Aim of the exercise:
Output every line of the data exactly as it appears.

Information supplied:

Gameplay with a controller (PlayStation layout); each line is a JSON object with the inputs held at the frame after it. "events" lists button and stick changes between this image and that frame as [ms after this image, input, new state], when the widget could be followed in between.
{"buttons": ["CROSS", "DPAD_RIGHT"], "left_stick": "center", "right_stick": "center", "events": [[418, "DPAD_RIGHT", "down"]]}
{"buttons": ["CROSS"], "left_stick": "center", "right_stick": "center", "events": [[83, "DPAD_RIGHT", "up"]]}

Answer to the problem:
Gameplay with a controller (PlayStation layout); each line is a JSON object with the inputs held at the frame after it. "events" lists button and stick changes between this image and that frame as [ms after this image, input, new state], when the widget could be followed in between.
{"buttons": ["CROSS", "DPAD_RIGHT"], "left_stick": "center", "right_stick": "center", "events": [[418, "DPAD_RIGHT", "down"]]}
{"buttons": ["CROSS"], "left_stick": "center", "right_stick": "center", "events": [[83, "DPAD_RIGHT", "up"]]}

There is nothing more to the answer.